## PARTS OF THE EXERCISE
[a] Decide whether each statement agrees with the difference-in-differences text. Answer yes or no and quote the deciding words of the text: (i) John Snow first used the design in 1855; (ii) Lambeth Water Company moved its water intake downstream of the sewage outflow; (iii) Southwark's cholera deaths fell between 1849 and 1854.
[b] In the records, substitute "specimen number" for "collector number" in the stretch from the line containing "phylum: Rhodophyta" through the end of the records, leaving all else unchanged. Give only those lines.

─── DOCUMENT PASSAGE

Difference in differences (DiD)#

The difference-in-differences (DiD) design predates the randomised experiment by roughly 85 years. It was first used in 1855 by John Snow in his analysis of the cause of cholera. However, it is used relatively infrequently nowadays. [Canglia and Murray 2020]

In its simplest form, the Did method compares the change over time in a continuous population-level outcome between:

  • An exposed group

  • An unexposed group

(Compares change over time in the exposed group, to change over time in the unexposed group, as just comparing the exposed group before and after has issues).

It ‘attempts to control for changing time trends, by using a comparison group to represent the counterfactual outcome trend in the exposed.’ ‘DiD also addresses time-invariant confounding but requires assuming that there would have been no difference in trend between the groups in the absence of the intervention (the “parallel trends” assumption).’ [Igelström et al. 2022]

Image from Figarri Keisha 25 March 2022 Medium blog post:

DiD

Example: John Snow and cholera#

In 1855, the cause of cholera was unknown. John Snow suspected it was waterborne. He compared:

  • Southwark and Vauxhall Company

  • Lambeth Water company

Both used water from River Thames. Neighbourhoods served by them both had very high mortality during the 1849 outbreak. In 1852, Lambeth Water Company moved its water intake to a site upstream of the sewage outflow.

Question: Did the rate of cholera death decrease when water intake moved upstream, compared to if it had remained downstream? He couldn’t just compare before and after for Lambeth due to the change in cholera cases over time - so instead, answered by comparing the change in deaths, to the changes in deaths for Southwark and Vauxhall Company

Answer by estimating the average causal effect in the treated, or average treatment effect in the treated, or ATT.

Snow observed from 1849 to 1854 that:

  • Southwark: increased by 118 deaths per 100,000

  • Lambeth: decreased by 653 deaths per 100,000

[Canglia and Murray 2020]

Assumptions#

Consistency - ‘the observed exposure of interest is equal to the counterfactual exposure of interest’

  • e.g. ‘Moving the water source from opposite Hungerford Market to Thames Ditton maps to a sufficiently well-defined intervention’

Exchangeability and parallel trends - ‘any unmeasured determinants of the outcome are either time-invariant or group-invariant’

  • e.g. ‘Any unmeasured determinants of the cholera death rate either do not vary with time or do not vary by district.’

Exchangeability and strict exogeneity - ‘implementation of the change in exposure was not related to the baseline value of the outcome variable’

  • e.g. ‘The decisions to move or not move the Lambeth Company and the Southwalk & Vauxhall Company water intake sources were independent of the cholera mortality rates in neighborhoods supplied by those companies.’

Positivity - ‘all individuals or subgroups of individuals are eligible to receive all levels of exposure’

  • e.g. ‘The decision to move or not move the water intake source was available to both the Lambeth and Southwalk & Vauxhall Companies.’

[Canglia and Murray 2020]

──────
─── ENTRIES SHOWN

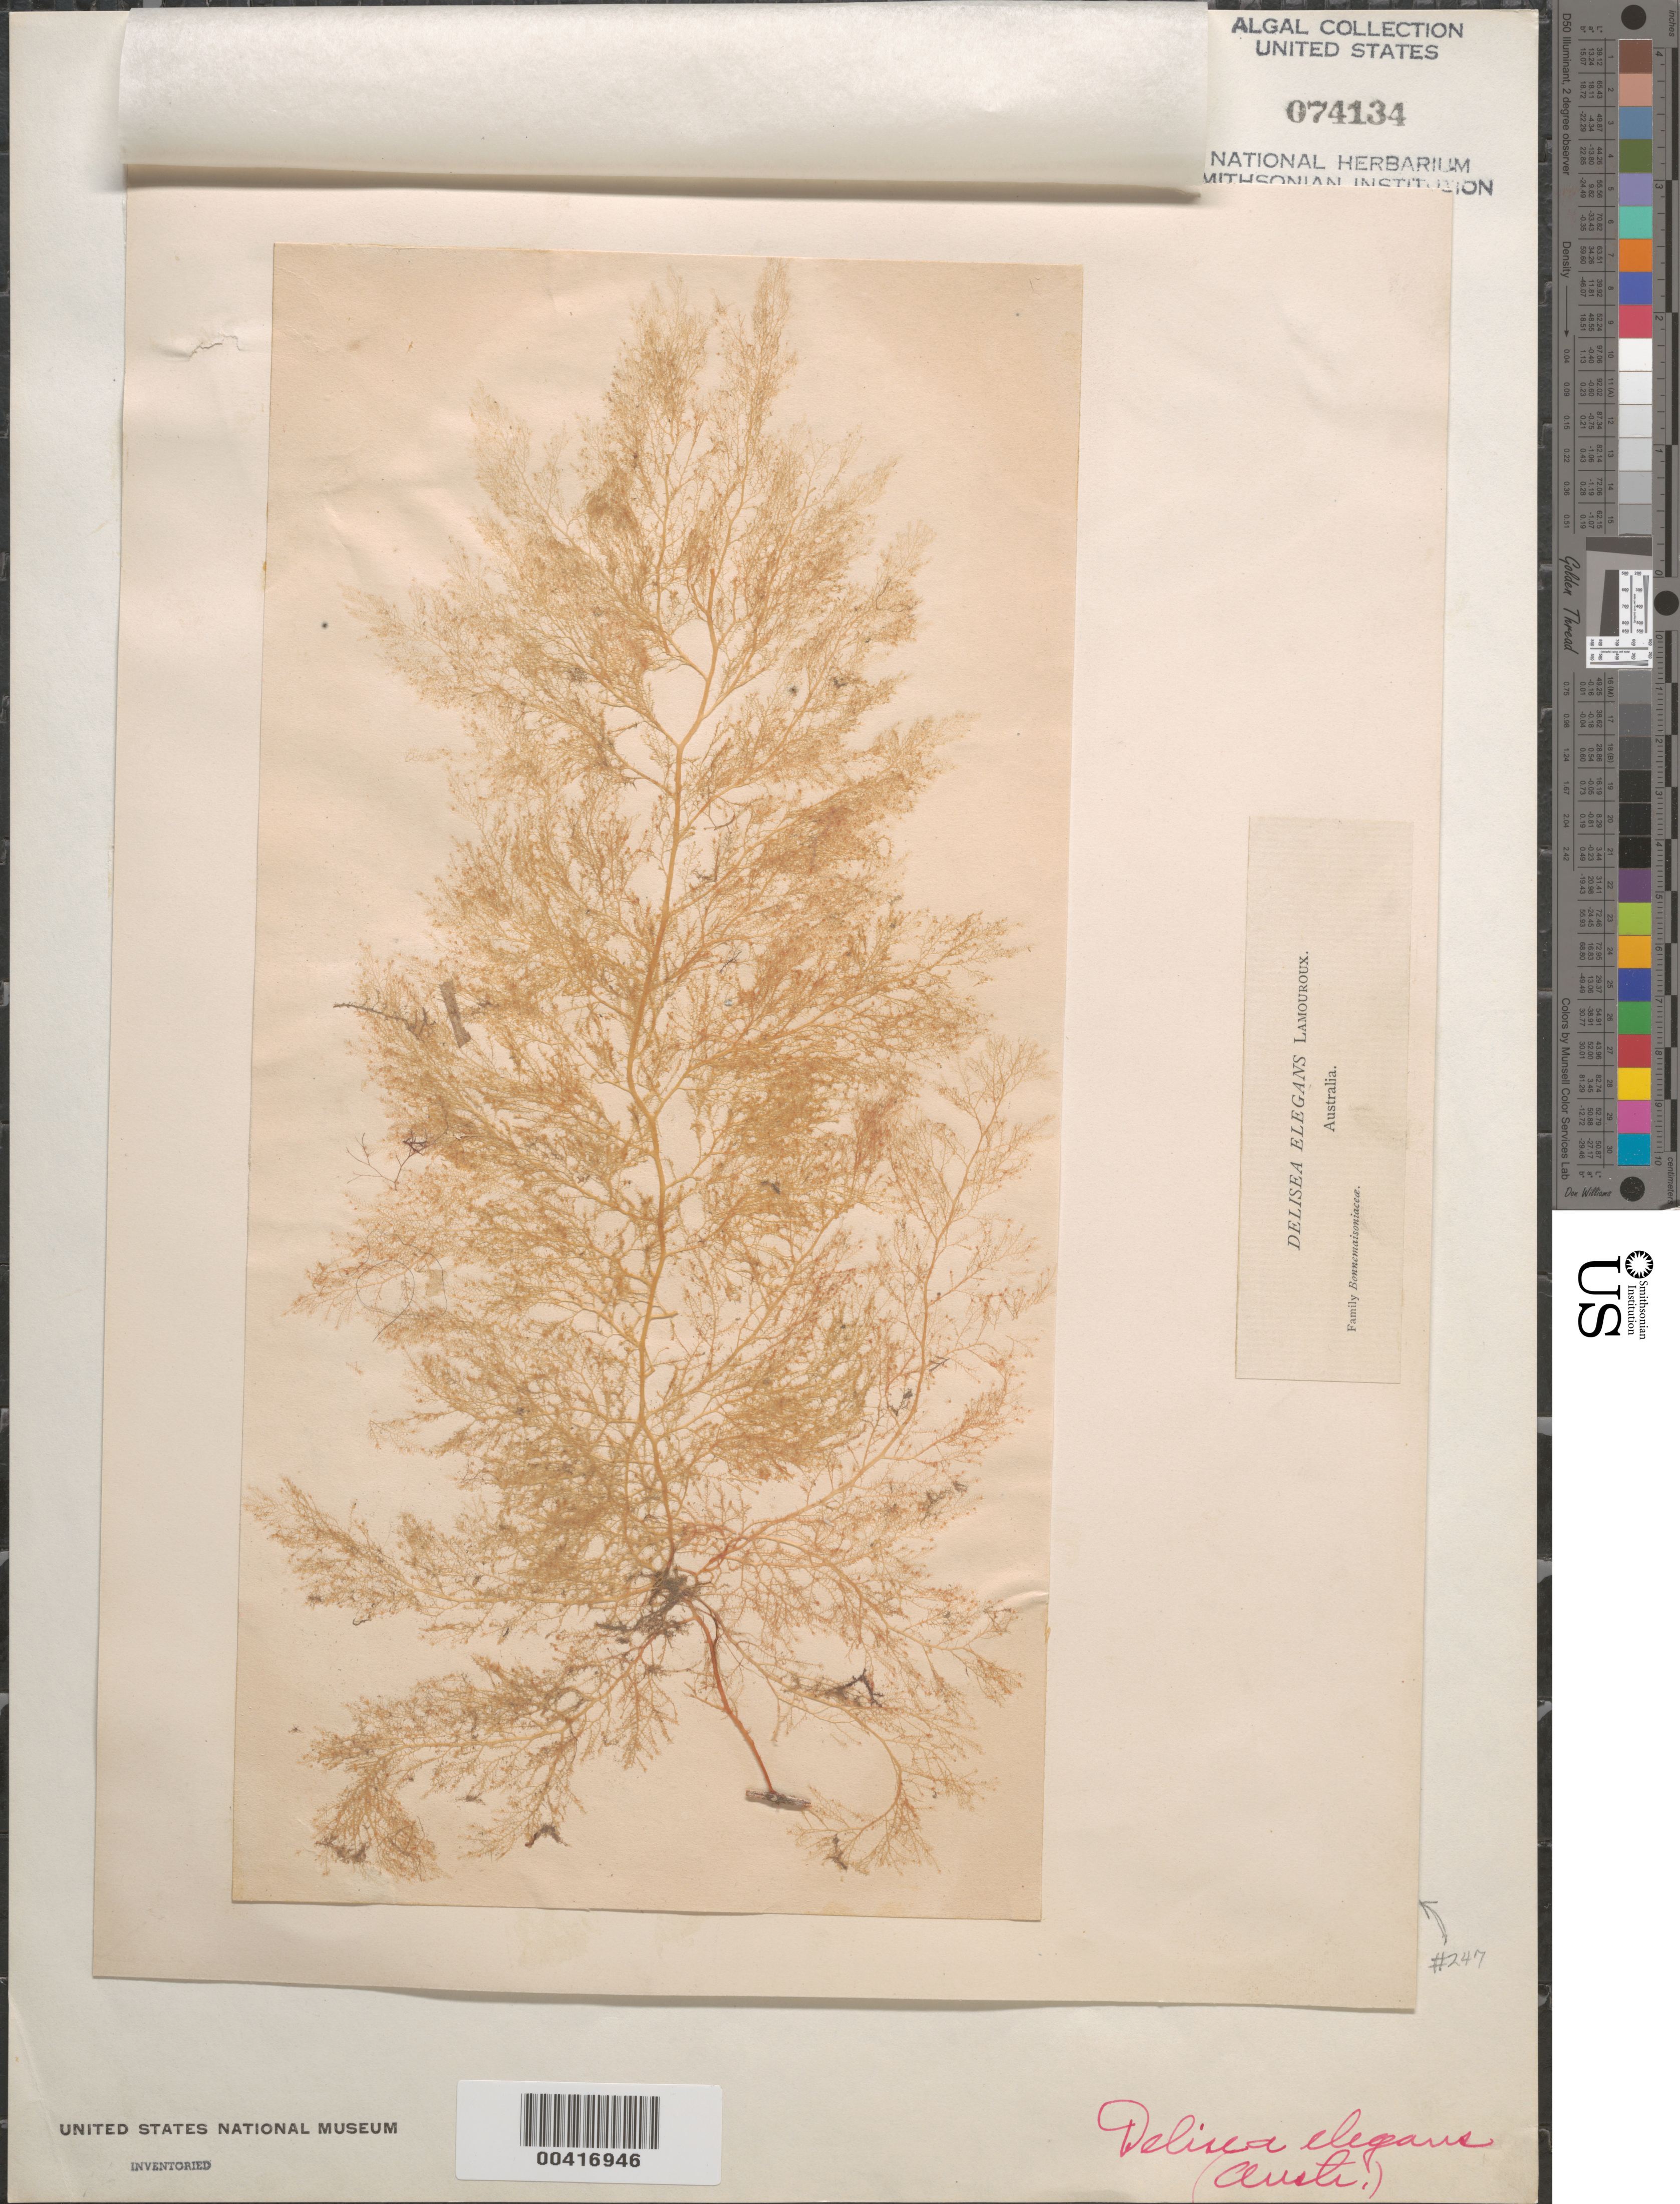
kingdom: Plantae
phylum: Rhodophyta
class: Florideophyceae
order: Bonnemaisoniales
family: Bonnemaisoniaceae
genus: Delisea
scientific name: Delisea elegans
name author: J.V.Lamouroux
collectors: W. Harvey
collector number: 247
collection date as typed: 1854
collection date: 1854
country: Australia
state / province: Western Australia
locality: Princess Royal Harbor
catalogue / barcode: US 74134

──────

## OUTPUTS
[a]
(i) Yes: "It was first used in 1855 by John Snow in his analysis of the cause of cholera."
(ii) No: "In 1852, Lambeth Water Company moved its water intake to a site upstream of the sewage outflow."
(iii) No: "Southwark: increased by 118 deaths per 100,000"

[b]
phylum: Rhodophyta
class: Florideophyceae
order: Bonnemaisoniales
family: Bonnemaisoniaceae
genus: Delisea
scientific name: Delisea elegans
name author: J.V.Lamouroux
collectors: W. Harvey
specimen number: 247
collection date as typed: 1854
collection date: 1854
country: Australia
state / province: Western Australia
locality: Princess Royal Harbor
catalogue / barcode: US 74134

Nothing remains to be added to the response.